Building a Flight Data Quality Pipeline with Snowflake and Azure Blob
The project: a data quality pipeline that ingests BTS On-Time Performance flight data into Snowflake via Azure Blob Storage, validates every record against a set of quality rules, and routes clean vs. rejected records into separate tables. I filtered the data to Dallas/Fort Worth International Airport (DFW), partly because the domain is interesting and partly because it made the project feel less like a toy example.
The full source is on GitHub: snowflake-dfw-flight-pipeline
The Setup
Snowflake's external stage + Snowpipe combination is the equivalent of what I'd normally do with Azure Data Factory and a Blob trigger — files land in storage, something detects them, and they get loaded into a table. The implementation is a bit more explicit in Snowflake.

-- Dataset section --

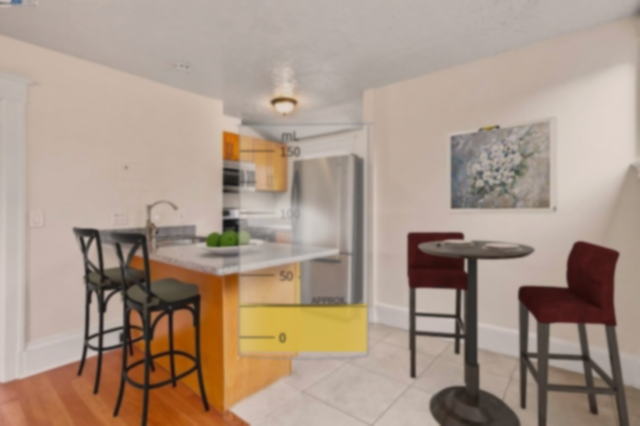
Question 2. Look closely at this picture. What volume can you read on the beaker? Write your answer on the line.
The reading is 25 mL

-- Work to complete --
According to the flight data pipeline write-up above, which airport was the data filtered to?

-- Exercise result --
Dallas/Fort Worth International Airport (DFW).